◆ **ENTRIES SHOWN**:
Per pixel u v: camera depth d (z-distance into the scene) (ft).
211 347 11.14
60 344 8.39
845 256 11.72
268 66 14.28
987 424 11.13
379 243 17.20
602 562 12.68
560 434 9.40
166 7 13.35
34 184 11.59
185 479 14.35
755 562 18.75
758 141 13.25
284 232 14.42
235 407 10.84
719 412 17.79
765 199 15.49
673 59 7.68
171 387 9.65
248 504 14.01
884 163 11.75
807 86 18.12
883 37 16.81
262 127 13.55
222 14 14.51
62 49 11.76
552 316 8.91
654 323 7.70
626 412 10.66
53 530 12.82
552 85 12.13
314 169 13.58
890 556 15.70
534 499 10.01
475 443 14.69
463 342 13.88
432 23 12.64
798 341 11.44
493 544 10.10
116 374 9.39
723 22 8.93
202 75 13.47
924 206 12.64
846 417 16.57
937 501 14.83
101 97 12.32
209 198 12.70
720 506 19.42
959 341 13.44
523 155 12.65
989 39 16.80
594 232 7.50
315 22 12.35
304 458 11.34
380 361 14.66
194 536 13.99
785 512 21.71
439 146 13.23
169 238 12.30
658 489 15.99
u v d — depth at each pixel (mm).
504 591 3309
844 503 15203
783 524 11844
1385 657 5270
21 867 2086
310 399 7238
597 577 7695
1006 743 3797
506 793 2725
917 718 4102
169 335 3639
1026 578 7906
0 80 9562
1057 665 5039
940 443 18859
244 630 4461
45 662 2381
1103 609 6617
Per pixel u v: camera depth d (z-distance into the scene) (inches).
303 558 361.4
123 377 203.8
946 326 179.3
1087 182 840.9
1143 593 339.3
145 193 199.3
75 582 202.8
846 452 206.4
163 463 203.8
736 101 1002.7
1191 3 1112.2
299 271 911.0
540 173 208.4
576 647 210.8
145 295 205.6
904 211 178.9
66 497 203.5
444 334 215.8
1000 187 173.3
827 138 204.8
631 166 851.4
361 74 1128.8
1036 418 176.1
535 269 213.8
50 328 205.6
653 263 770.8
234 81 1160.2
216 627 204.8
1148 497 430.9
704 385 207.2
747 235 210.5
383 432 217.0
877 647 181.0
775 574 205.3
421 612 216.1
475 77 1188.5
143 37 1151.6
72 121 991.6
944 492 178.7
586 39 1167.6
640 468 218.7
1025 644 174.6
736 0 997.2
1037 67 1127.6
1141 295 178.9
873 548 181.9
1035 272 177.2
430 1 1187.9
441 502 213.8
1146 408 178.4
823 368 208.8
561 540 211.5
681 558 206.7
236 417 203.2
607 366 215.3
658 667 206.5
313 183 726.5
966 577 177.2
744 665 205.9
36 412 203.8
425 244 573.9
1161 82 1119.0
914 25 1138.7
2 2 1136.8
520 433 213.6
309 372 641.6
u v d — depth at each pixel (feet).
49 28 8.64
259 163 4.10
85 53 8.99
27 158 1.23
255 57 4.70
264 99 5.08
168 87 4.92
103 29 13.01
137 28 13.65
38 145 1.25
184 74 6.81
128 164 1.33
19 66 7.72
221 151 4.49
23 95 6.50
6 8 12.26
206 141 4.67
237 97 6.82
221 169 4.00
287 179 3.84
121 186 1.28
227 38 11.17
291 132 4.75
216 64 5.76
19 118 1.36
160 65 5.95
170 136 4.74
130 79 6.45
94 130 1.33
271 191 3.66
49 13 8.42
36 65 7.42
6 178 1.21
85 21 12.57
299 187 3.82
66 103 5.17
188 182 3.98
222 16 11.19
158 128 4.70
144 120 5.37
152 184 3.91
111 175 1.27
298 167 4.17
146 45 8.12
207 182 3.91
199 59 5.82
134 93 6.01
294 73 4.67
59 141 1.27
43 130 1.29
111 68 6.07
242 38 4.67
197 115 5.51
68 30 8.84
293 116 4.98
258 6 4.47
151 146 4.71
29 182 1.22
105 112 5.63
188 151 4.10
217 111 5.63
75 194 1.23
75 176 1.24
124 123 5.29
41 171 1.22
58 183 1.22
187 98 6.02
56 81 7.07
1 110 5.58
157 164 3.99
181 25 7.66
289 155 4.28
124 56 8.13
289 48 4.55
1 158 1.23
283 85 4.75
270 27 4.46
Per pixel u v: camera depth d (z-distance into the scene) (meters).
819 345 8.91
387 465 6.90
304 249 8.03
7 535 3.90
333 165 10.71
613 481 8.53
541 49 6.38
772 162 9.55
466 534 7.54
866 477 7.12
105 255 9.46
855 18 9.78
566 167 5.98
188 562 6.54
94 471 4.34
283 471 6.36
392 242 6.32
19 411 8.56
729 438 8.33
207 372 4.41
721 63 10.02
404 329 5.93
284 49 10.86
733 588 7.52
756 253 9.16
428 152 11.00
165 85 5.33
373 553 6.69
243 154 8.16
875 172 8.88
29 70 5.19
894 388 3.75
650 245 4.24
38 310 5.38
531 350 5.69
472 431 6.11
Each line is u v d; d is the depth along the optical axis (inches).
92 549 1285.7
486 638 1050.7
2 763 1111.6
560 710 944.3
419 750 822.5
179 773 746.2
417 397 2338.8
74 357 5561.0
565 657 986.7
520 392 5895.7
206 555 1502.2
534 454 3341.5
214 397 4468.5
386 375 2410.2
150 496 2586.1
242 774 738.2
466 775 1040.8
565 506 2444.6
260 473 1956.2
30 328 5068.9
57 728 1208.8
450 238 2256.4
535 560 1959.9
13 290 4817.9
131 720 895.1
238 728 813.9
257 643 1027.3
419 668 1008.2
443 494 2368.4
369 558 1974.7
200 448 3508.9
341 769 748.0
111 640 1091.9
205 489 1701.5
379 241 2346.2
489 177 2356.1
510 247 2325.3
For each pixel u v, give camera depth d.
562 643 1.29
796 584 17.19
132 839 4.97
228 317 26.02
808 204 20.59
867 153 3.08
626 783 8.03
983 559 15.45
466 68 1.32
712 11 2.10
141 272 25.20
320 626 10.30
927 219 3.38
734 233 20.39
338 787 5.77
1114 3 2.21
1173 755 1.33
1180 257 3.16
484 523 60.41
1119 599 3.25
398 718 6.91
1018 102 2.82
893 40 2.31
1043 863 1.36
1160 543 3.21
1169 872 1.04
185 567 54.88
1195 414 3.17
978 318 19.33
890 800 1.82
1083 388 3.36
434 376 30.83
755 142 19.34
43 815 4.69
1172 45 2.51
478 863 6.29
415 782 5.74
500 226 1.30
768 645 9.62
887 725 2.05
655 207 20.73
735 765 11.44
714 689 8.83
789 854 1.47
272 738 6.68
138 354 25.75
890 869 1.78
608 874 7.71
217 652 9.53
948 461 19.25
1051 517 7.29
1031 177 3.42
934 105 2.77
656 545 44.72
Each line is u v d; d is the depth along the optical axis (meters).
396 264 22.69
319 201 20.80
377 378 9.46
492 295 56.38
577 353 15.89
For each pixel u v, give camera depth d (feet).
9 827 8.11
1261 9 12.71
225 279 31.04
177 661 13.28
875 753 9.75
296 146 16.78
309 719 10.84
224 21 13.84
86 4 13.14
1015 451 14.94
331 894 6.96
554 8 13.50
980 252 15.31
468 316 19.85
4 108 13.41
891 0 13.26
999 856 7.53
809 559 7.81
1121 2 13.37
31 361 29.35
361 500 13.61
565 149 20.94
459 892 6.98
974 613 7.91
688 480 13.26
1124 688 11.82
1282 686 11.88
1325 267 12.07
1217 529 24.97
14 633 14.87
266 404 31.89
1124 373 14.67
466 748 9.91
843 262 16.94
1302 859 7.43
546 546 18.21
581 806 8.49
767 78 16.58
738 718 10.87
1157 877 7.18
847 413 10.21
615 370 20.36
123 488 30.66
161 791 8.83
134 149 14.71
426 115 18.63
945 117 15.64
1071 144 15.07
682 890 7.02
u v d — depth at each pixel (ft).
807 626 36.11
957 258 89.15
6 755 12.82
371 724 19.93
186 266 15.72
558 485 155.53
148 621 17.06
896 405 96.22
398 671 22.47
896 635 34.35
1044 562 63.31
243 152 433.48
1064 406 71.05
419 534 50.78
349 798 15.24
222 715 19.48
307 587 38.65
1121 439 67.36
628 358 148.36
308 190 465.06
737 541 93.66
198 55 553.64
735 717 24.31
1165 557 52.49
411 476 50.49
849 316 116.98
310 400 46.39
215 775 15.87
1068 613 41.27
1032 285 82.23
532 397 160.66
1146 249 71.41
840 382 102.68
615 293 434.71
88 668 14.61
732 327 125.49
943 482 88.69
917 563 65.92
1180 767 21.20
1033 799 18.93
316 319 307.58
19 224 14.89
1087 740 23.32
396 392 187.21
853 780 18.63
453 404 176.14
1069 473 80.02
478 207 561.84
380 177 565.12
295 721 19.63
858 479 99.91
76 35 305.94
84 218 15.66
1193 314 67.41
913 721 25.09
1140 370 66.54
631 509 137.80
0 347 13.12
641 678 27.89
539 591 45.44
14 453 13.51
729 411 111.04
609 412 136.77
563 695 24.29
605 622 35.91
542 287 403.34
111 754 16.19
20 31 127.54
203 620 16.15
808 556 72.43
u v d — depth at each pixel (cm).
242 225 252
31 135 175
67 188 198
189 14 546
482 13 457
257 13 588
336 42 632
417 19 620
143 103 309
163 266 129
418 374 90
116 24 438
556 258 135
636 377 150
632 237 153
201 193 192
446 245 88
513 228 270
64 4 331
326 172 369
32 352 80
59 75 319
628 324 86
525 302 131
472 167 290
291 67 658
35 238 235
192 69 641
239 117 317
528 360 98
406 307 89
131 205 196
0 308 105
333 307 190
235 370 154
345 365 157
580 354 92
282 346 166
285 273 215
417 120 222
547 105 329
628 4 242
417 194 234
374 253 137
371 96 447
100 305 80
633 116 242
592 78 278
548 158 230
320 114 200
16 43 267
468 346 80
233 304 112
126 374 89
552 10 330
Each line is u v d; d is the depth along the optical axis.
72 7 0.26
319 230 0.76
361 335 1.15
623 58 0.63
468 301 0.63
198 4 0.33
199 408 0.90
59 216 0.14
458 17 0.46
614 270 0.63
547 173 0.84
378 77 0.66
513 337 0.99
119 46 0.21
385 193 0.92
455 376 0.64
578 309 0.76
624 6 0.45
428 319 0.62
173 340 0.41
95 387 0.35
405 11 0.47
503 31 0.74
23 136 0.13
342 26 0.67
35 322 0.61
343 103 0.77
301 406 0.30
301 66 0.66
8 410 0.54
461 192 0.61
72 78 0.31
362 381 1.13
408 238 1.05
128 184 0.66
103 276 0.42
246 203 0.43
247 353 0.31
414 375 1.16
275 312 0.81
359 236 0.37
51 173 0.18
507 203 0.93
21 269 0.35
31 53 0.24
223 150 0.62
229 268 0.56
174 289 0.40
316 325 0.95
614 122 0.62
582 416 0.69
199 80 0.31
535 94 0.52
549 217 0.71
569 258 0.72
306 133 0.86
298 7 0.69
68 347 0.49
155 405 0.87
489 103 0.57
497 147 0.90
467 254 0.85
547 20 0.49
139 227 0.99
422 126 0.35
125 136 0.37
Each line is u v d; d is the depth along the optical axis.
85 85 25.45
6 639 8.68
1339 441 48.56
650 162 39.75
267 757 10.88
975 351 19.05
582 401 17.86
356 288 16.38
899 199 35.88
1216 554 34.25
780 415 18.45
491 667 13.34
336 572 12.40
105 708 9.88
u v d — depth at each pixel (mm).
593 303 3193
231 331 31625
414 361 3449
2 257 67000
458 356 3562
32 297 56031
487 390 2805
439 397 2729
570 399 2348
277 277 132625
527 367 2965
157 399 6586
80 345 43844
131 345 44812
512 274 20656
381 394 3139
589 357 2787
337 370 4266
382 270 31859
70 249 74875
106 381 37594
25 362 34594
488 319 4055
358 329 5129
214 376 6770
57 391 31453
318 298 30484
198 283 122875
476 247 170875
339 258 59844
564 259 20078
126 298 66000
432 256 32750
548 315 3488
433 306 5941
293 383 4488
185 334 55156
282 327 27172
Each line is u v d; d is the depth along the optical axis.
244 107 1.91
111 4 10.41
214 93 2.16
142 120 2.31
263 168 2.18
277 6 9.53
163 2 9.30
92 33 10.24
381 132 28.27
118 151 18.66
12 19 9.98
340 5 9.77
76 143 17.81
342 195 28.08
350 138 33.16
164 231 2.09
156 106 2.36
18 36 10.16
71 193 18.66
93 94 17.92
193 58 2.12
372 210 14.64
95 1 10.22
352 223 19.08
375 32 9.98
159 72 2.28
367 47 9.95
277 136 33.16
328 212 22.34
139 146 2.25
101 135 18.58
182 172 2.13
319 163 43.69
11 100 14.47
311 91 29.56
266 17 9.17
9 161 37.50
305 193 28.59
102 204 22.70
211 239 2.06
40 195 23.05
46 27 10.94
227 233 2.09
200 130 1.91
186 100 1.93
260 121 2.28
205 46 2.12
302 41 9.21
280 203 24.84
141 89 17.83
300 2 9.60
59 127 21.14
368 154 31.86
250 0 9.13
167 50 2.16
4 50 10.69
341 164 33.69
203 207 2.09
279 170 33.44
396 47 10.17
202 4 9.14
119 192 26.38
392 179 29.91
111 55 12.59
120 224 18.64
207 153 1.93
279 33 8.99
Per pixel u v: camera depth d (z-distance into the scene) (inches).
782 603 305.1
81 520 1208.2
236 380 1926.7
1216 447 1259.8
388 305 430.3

◆ **WHAT YOU HAVE TO DO**: Lines with the word "pixel" in them should be copied from the preceding records.

◆ **PROBLEM SOLUTION**:
Per pixel u v: camera depth d (z-distance into the scene) (ft).
u v d — depth at each pixel (mm).
Per pixel u v: camera depth d (z-distance into the scene) (inches).
u v d — depth at each pixel (feet).
Per pixel u v: camera depth d (z-distance into the scene) (meters).
For each pixel u v, give camera depth d.
For each pixel u v, give camera depth d (feet).
u v d — depth at each pixel (ft).
u v d — depth at each pixel (cm).
u v d — depth at each pixel (mm).
Per pixel u v: camera depth d (z-distance into the scene) (inches).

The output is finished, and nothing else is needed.